Diante dessa situação econômica frágil e com o presidente mais focado em temas de menor relevância, como disputas com o governo paulista, ou minimizando problemas graves, como a prolongada primeira onda da covid-19 por aqui, o mercado doméstico não deve mais dar o benefício da dúvida em relação à questão fiscal. Até porque, se há um risco de hiperinflação, como frisou Guedes, não se deveria insistir no “mix” de juro baixo e dólar alto para rolar a dívida pública de forma insustentável na ausência de um rigoroso ajuste fiscal.
E ainda tem a pandemia
Com a cena política no centro do palco, os investidores fogem dos ativos de risco, diante das preocupações com o rumo das eleições presidenciais nos EUA. O ressurgimento de casos da covid-19 no país, dobrando o número de infecções diárias para a casa de 200 mil menos de uma semana após atingir a marca sombria de 100 mil registros em 24 horas, e a falta de um novo pacote de ajuda às empresas e famílias também pesam.
Assim, os índices futuros das bolsas de Nova York amanheceram no vermelho, porém as perdas são moderadas. Na Europa, a força da segunda onda de contágio do coronavírus, com a Itália se tornando o décimo país no mundo e o quinto do velho continente a ultrapassar a marca de 1 milhão de casos da doença, preocupa os investidores, que já vislumbram um duplo mergulho da atividade, sob a forma de “W”.

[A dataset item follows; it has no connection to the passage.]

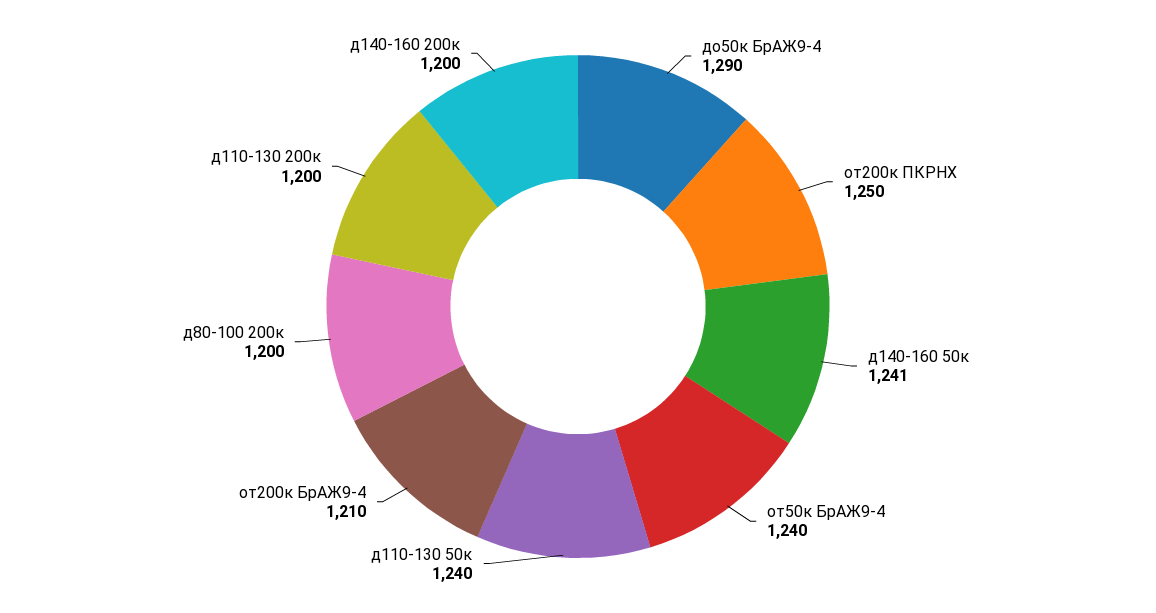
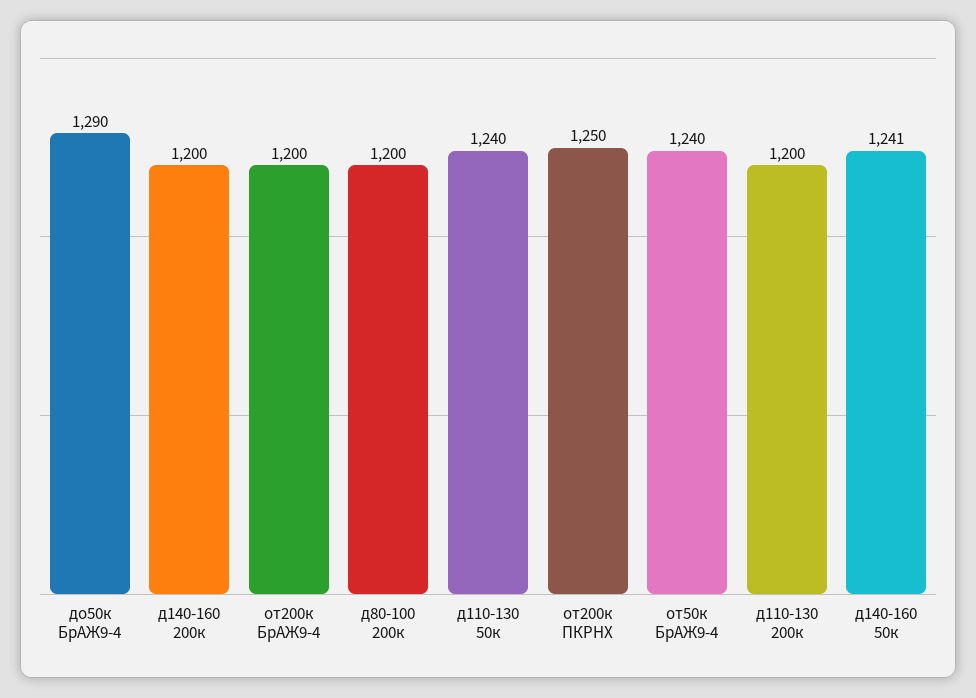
от200к БрАЖ9-4: 1210 -> 1200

Na Ásia, a sessão também foi de perdas, diante das renovadas preocupações com a pandemia e as idas e vindas quanto ao desenvolvimento de uma vacina eficaz. Nos demais mercados, o dólar perde terreno para as demais moedas rivais, o que favorece a investida do preço do barril de petróleo para além da marca de US$ 40. Já o juro projetado pelo título norte-americano de 10 anos (T-note) segue acima de 0,9%.
Por aqui, os ativos devem operar com mais prêmio de risco, com o real tendo dificuldade em se juntar à festa da fraqueza do dólar e os intermináveis ruídos e instabilidades políticas encurtando o fôlego de alta do Ibovespa. O aparente retorno dos investidores estrangeiros à Bolsa deve ser visto com parcimônia, com o Brasil caminhando para o abismo, diante da dificuldade para financiar a dívida pública, do aumento da inflação e da perda de tração da retomada econômica.
Atividade em destaque
Dados de atividade no Brasil e no exterior recheiam a agenda econômica desta quinta-feira. Por aqui, é a vez de conhecer o desempenho do setor de serviços em setembro (9h), que deve dar continuidade à recuperação engatada nos últimos meses, registrando a quarta alta mensal consecutiva. Ainda assim, as perdas de quase 20% acumuladas sob impacto da pandemia não devem ser anuladas.
Ontem, os números do varejo brasileiro abaixo do esperado deixaram a sensação de que a recuperação econômica doméstica vem perdendo tração, à medida que a atividade entra na fase de normalização, sem forças para manter ou acelerar o ritmo recente de avanço. A redução e o possível fim do auxílio emergencial combinados com o aumento da inflação e a prolongada onda de contágio de coronavírus no país ameaçam a retomada econômica.
Lá fora, a zona do euro informa, logo cedo, o desempenho da produção industrial. Já nos EUA, saem o índice de preços ao consumidor (CPI) em outubro e os pedidos semanais de auxílio-desemprego feitos no país, ambos às 10h30, além dos estoques semanais norte-americanos de petróleo bruto e derivados (13h), que foi adiado para hoje por causa do feriado pelo Dia dos Veteranos ontem, e do orçamento do Tesouro em outubro (16h).